Give back the lines of the records exactly, starting at the first and ending at the one with "vehicles across 30 mines and quarries.".

--- The data ---

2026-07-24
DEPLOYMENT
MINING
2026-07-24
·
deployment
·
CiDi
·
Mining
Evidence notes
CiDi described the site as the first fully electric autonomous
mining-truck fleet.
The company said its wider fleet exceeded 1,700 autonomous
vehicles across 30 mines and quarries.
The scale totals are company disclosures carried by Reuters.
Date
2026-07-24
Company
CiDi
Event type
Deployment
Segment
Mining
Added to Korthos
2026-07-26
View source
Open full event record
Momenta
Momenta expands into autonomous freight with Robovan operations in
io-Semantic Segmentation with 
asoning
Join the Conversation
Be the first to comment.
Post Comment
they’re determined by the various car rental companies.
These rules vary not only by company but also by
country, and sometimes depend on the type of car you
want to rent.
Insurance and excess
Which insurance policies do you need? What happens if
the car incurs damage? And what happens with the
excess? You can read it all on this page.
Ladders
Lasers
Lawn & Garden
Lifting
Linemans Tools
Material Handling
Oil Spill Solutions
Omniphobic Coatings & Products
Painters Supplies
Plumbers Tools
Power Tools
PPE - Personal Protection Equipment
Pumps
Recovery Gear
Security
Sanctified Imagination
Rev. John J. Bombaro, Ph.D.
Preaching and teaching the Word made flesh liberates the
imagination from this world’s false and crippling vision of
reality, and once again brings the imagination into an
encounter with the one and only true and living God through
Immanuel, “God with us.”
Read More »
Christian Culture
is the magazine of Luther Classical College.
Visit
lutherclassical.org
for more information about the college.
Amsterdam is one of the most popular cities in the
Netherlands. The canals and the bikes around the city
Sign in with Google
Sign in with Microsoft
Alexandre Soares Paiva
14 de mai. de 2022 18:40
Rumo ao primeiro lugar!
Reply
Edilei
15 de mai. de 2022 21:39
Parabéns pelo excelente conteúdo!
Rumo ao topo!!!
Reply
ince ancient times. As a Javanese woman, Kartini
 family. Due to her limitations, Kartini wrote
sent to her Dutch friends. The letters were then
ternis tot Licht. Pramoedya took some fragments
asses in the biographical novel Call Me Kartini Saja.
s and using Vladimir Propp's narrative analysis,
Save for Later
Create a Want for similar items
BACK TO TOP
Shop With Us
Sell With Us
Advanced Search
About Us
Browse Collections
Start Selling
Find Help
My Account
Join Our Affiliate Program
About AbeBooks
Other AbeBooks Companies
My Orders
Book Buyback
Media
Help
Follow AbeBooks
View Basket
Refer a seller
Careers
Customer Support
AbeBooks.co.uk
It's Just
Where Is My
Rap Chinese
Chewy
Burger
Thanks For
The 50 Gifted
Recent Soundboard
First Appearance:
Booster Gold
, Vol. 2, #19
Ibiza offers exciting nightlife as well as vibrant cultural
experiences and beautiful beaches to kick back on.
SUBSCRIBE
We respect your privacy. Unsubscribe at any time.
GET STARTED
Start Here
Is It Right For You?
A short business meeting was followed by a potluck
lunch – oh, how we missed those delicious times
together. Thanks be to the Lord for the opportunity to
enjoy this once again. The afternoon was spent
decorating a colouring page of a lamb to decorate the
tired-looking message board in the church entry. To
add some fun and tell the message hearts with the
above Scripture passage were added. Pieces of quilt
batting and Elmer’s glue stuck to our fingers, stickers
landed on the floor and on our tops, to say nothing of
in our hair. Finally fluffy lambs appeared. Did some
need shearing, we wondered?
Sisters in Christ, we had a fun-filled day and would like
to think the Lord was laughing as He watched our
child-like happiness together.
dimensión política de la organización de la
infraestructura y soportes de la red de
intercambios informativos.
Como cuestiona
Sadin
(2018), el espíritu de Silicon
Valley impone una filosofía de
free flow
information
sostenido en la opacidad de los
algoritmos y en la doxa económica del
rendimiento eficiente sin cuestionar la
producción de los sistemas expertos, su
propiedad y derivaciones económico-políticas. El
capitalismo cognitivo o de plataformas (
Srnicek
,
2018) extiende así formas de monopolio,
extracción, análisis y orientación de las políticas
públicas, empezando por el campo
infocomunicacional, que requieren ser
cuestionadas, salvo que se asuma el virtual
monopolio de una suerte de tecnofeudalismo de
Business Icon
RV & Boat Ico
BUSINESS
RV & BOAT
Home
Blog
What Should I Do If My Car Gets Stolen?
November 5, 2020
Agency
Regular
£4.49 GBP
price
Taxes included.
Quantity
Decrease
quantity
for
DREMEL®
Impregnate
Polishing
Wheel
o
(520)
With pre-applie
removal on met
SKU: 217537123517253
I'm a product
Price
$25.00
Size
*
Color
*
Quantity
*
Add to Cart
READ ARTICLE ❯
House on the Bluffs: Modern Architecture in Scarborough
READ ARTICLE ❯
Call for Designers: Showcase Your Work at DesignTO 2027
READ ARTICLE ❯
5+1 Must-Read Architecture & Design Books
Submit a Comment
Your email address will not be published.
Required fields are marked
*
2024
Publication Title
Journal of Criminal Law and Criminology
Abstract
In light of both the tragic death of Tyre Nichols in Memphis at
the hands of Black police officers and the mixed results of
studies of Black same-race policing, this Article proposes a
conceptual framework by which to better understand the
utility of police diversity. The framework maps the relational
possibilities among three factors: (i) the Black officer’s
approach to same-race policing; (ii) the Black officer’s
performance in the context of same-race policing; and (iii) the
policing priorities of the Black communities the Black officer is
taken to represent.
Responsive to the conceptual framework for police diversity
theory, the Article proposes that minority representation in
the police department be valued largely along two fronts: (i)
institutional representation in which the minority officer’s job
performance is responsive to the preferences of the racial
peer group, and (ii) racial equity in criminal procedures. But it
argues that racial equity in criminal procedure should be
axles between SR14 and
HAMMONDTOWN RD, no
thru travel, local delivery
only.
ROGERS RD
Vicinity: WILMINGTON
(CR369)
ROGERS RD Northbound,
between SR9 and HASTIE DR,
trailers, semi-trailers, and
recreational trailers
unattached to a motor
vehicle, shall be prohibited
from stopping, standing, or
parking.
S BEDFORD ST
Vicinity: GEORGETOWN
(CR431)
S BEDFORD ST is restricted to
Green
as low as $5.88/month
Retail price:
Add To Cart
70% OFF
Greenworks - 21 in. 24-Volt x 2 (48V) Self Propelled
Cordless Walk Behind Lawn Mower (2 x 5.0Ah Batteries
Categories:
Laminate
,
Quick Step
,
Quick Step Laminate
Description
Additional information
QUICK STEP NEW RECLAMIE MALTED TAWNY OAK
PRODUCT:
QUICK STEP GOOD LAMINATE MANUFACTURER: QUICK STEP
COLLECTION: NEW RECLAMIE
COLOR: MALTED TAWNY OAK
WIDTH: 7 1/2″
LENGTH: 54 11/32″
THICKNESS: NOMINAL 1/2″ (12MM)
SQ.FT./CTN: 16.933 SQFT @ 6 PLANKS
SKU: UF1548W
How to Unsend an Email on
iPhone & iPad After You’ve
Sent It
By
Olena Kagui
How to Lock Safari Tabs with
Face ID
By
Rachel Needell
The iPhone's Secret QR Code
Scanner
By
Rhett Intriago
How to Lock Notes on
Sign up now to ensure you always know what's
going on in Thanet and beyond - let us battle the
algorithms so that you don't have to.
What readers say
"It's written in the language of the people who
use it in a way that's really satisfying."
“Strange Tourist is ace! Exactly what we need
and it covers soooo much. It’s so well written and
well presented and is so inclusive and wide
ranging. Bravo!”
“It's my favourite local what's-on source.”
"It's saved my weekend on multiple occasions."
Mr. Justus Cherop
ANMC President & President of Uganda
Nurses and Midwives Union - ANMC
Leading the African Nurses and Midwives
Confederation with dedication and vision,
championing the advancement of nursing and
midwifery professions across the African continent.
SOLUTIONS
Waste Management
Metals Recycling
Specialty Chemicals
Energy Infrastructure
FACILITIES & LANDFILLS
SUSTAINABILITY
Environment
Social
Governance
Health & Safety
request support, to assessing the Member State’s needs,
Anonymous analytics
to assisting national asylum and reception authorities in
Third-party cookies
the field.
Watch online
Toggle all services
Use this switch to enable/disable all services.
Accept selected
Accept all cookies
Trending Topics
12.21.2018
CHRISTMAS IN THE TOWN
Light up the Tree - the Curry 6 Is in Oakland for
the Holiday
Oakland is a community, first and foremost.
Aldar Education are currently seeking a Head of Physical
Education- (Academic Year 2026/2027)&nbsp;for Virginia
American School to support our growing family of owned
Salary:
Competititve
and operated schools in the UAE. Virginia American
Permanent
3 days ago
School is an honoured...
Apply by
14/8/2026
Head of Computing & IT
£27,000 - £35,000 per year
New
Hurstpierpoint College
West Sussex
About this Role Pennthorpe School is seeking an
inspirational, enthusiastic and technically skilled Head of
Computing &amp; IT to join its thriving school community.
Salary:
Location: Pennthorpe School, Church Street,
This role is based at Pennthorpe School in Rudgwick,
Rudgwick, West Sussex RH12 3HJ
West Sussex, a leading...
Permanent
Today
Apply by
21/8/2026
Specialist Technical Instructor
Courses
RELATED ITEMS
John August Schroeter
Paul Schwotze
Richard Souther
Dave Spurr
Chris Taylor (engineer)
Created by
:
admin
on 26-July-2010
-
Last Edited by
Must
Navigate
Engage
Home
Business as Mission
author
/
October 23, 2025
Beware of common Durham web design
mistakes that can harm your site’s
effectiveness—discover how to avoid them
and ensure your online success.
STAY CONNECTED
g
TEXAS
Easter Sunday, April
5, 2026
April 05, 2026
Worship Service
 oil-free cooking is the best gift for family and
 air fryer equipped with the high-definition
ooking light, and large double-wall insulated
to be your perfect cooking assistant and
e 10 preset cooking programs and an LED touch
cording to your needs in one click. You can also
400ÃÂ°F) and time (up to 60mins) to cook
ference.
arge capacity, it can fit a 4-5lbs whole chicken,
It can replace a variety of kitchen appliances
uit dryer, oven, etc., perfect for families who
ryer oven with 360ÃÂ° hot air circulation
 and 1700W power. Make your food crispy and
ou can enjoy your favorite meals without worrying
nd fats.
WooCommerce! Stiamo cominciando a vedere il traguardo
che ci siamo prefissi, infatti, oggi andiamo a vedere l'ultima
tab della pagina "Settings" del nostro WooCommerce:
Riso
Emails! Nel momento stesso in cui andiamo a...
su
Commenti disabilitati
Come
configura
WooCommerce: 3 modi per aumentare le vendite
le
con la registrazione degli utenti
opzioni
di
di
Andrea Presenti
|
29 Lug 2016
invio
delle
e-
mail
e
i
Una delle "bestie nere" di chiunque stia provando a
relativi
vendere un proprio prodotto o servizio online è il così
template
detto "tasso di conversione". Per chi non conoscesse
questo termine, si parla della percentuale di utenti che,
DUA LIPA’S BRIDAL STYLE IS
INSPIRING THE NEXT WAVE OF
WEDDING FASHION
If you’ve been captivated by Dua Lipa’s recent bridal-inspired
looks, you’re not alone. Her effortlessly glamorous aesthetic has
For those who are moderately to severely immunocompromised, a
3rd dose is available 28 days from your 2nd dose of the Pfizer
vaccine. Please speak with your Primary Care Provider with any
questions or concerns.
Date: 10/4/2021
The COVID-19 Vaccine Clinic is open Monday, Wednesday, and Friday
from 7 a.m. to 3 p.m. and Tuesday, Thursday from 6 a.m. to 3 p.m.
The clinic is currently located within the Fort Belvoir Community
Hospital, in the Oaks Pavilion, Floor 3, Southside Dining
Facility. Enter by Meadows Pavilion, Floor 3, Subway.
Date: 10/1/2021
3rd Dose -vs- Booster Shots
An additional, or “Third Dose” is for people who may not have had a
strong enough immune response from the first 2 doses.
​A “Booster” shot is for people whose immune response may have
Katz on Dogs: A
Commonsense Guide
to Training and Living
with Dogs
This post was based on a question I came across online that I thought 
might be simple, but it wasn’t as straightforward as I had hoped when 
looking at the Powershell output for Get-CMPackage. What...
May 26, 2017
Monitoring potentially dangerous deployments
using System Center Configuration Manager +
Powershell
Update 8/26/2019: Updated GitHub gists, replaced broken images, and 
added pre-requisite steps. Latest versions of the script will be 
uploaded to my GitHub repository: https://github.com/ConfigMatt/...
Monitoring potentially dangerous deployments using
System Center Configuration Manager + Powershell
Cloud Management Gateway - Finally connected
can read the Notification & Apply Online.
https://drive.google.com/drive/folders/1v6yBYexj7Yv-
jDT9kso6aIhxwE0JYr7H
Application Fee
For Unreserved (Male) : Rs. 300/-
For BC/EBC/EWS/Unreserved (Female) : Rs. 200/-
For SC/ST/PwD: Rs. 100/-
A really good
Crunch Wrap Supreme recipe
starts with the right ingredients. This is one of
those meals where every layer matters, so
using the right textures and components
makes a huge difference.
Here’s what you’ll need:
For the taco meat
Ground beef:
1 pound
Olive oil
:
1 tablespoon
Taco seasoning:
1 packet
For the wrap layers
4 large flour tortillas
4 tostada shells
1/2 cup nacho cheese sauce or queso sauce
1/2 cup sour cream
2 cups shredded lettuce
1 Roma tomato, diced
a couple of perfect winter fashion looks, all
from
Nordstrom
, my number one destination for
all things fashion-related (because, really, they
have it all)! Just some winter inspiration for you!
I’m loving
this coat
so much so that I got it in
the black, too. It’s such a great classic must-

---

Answer space:
2026-07-24
DEPLOYMENT
MINING
2026-07-24
·
deployment
·
CiDi
·
Mining
Evidence notes
CiDi described the site as the first fully electric autonomous
mining-truck fleet.
The company said its wider fleet exceeded 1,700 autonomous
vehicles across 30 mines and quarries.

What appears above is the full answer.